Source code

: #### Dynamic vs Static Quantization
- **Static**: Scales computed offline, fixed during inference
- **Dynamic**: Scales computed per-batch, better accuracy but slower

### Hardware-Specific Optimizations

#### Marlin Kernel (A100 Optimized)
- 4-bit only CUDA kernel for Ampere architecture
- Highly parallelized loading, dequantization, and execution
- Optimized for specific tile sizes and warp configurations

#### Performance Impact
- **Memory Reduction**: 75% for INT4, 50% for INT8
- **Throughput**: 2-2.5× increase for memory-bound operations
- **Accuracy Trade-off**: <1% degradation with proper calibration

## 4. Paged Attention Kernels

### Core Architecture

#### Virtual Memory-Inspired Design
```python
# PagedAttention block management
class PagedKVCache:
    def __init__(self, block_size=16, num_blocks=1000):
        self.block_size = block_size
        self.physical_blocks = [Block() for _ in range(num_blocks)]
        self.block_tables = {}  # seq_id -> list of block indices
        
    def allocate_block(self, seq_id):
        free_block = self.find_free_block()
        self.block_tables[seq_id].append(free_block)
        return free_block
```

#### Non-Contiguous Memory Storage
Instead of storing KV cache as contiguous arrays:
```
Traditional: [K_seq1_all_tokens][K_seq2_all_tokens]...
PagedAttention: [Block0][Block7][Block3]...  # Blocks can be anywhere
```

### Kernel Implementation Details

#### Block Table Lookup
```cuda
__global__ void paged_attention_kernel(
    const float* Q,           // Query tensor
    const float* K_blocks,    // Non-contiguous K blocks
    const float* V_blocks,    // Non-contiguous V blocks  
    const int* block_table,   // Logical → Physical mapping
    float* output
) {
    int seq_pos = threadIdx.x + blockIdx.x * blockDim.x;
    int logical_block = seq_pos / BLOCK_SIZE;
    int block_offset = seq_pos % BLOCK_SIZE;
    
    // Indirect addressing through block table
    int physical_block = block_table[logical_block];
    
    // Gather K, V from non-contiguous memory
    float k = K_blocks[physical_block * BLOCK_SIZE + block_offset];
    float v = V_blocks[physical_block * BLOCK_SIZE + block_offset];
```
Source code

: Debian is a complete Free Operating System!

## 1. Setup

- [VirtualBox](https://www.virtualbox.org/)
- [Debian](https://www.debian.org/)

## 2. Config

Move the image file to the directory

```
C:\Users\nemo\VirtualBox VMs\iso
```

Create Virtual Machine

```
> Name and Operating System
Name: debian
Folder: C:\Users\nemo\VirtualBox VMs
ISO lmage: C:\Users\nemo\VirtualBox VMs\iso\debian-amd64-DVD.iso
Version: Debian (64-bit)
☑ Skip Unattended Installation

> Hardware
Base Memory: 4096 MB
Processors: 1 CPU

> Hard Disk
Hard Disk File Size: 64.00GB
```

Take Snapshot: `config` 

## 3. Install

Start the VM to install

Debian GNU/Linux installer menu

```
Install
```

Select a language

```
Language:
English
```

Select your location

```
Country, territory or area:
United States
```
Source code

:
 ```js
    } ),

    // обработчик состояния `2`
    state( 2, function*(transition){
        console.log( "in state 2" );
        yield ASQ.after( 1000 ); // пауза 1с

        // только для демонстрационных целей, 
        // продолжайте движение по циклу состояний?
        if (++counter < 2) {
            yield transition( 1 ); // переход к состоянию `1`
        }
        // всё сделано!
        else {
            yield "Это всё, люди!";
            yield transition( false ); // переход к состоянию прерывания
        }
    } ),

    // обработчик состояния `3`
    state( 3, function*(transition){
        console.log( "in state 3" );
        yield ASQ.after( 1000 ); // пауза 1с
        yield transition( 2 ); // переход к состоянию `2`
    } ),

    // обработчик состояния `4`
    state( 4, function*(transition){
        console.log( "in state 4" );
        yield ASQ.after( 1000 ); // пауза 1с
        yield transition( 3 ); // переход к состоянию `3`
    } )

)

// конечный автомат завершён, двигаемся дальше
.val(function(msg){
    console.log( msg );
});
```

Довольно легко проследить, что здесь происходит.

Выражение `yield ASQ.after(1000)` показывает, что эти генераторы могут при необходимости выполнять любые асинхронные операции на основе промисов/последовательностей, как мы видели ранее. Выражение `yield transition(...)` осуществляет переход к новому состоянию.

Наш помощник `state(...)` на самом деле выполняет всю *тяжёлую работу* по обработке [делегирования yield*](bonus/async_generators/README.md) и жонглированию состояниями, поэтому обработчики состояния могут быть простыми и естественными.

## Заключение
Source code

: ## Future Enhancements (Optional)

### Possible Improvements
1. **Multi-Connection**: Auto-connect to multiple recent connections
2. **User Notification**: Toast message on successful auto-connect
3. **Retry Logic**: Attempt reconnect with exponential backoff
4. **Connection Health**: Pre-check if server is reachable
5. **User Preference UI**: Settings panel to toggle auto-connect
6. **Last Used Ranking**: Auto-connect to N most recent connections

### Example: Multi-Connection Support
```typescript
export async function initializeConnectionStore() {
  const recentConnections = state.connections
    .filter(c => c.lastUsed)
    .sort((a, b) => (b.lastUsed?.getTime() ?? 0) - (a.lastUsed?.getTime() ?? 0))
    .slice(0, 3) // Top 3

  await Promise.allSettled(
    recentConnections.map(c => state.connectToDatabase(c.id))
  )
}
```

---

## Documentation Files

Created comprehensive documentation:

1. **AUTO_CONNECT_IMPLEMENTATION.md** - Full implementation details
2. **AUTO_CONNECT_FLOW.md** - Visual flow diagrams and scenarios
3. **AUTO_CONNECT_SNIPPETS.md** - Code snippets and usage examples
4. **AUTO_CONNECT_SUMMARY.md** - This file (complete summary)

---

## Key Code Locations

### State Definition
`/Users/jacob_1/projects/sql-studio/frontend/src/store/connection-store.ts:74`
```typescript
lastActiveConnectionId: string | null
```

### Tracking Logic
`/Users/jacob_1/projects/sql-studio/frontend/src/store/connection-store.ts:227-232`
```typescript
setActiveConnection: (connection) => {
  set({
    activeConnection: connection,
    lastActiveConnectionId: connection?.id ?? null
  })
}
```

• **Assigned task**:
Produce a word-for-word copy of all the entries above.

• **Response to the task**:
Source code

: #### Dynamic vs Static Quantization
- **Static**: Scales computed offline, fixed during inference
- **Dynamic**: Scales computed per-batch, better accuracy but slower

### Hardware-Specific Optimizations

#### Marlin Kernel (A100 Optimized)
- 4-bit only CUDA kernel for Ampere architecture
- Highly parallelized loading, dequantization, and execution
- Optimized for specific tile sizes and warp configurations

#### Performance Impact
- **Memory Reduction**: 75% for INT4, 50% for INT8
- **Throughput**: 2-2.5× increase for memory-bound operations
- **Accuracy Trade-off**: <1% degradation with proper calibration

## 4. Paged Attention Kernels

### Core Architecture

#### Virtual Memory-Inspired Design
```python
# PagedAttention block management
class PagedKVCache:
    def __init__(self, block_size=16, num_blocks=1000):
        self.block_size = block_size
        self.physical_blocks = [Block() for _ in range(num_blocks)]
        self.block_tables = {}  # seq_id -> list of block indices
        
    def allocate_block(self, seq_id):
        free_block = self.find_free_block()
        self.block_tables[seq_id].append(free_block)
        return free_block
```

#### Non-Contiguous Memory Storage
Instead of storing KV cache as contiguous arrays:
```
Traditional: [K_seq1_all_tokens][K_seq2_all_tokens]...
PagedAttention: [Block0][Block7][Block3]...  # Blocks can be anywhere
```

### Kernel Implementation Details

#### Block Table Lookup
```cuda
__global__ void paged_attention_kernel(
    const float* Q,           // Query tensor
    const float* K_blocks,    // Non-contiguous K blocks
    const float* V_blocks,    // Non-contiguous V blocks  
    const int* block_table,   // Logical → Physical mapping
    float* output
) {
    int seq_pos = threadIdx.x + blockIdx.x * blockDim.x;
    int logical_block = seq_pos / BLOCK_SIZE;
    int block_offset = seq_pos % BLOCK_SIZE;
    
    // Indirect addressing through block table
    int physical_block = block_table[logical_block];
    
    // Gather K, V from non-contiguous memory
    float k = K_blocks[physical_block * BLOCK_SIZE + block_offset];
    float v = V_blocks[physical_block * BLOCK_SIZE + block_offset];
```
Source code

: Debian is a complete Free Operating System!

## 1. Setup

- [VirtualBox](https://www.virtualbox.org/)
- [Debian](https://www.debian.org/)

## 2. Config

Move the image file to the directory

```
C:\Users\nemo\VirtualBox VMs\iso
```

Create Virtual Machine

```
> Name and Operating System
Name: debian
Folder: C:\Users\nemo\VirtualBox VMs
ISO lmage: C:\Users\nemo\VirtualBox VMs\iso\debian-amd64-DVD.iso
Version: Debian (64-bit)
☑ Skip Unattended Installation

> Hardware
Base Memory: 4096 MB
Processors: 1 CPU

> Hard Disk
Hard Disk File Size: 64.00GB
```

Take Snapshot: `config` 

## 3. Install

Start the VM to install

Debian GNU/Linux installer menu

```
Install
```

Select a language

```
Language:
English
```

Select your location

```
Country, territory or area:
United States
```
Source code

:
 ```js
    } ),

    // обработчик состояния `2`
    state( 2, function*(transition){
        console.log( "in state 2" );
        yield ASQ.after( 1000 ); // пауза 1с

        // только для демонстрационных целей, 
        // продолжайте движение по циклу состояний?
        if (++counter < 2) {
            yield transition( 1 ); // переход к состоянию `1`
        }
        // всё сделано!
        else {
            yield "Это всё, люди!";
            yield transition( false ); // переход к состоянию прерывания
        }
    } ),

    // обработчик состояния `3`
    state( 3, function*(transition){
        console.log( "in state 3" );
        yield ASQ.after( 1000 ); // пауза 1с
        yield transition( 2 ); // переход к состоянию `2`
    } ),

    // обработчик состояния `4`
    state( 4, function*(transition){
        console.log( "in state 4" );
        yield ASQ.after( 1000 ); // пауза 1с
        yield transition( 3 ); // переход к состоянию `3`
    } )

)

// конечный автомат завершён, двигаемся дальше
.val(function(msg){
    console.log( msg );
});
```

Довольно легко проследить, что здесь происходит.

Выражение `yield ASQ.after(1000)` показывает, что эти генераторы могут при необходимости выполнять любые асинхронные операции на основе промисов/последовательностей, как мы видели ранее. Выражение `yield transition(...)` осуществляет переход к новому состоянию.

Наш помощник `state(...)` на самом деле выполняет всю *тяжёлую работу* по обработке [делегирования yield*](bonus/async_generators/README.md) и жонглированию состояниями, поэтому обработчики состояния могут быть простыми и естественными.

## Заключение
Source code

: ## Future Enhancements (Optional)

### Possible Improvements
1. **Multi-Connection**: Auto-connect to multiple recent connections
2. **User Notification**: Toast message on successful auto-connect
3. **Retry Logic**: Attempt reconnect with exponential backoff
4. **Connection Health**: Pre-check if server is reachable
5. **User Preference UI**: Settings panel to toggle auto-connect
6. **Last Used Ranking**: Auto-connect to N most recent connections

### Example: Multi-Connection Support
```typescript
export async function initializeConnectionStore() {
  const recentConnections = state.connections
    .filter(c => c.lastUsed)
    .sort((a, b) => (b.lastUsed?.getTime() ?? 0) - (a.lastUsed?.getTime() ?? 0))
    .slice(0, 3) // Top 3

  await Promise.allSettled(
    recentConnections.map(c => state.connectToDatabase(c.id))
  )
}
```

---

## Documentation Files

Created comprehensive documentation:

1. **AUTO_CONNECT_IMPLEMENTATION.md** - Full implementation details
2. **AUTO_CONNECT_FLOW.md** - Visual flow diagrams and scenarios
3. **AUTO_CONNECT_SNIPPETS.md** - Code snippets and usage examples
4. **AUTO_CONNECT_SUMMARY.md** - This file (complete summary)

---

## Key Code Locations

### State Definition
`/Users/jacob_1/projects/sql-studio/frontend/src/store/connection-store.ts:74`
```typescript
lastActiveConnectionId: string | null
```

### Tracking Logic
`/Users/jacob_1/projects/sql-studio/frontend/src/store/connection-store.ts:227-232`
```typescript
setActiveConnection: (connection) => {
  set({
    activeConnection: connection,
    lastActiveConnectionId: connection?.id ?? null
  })
}
```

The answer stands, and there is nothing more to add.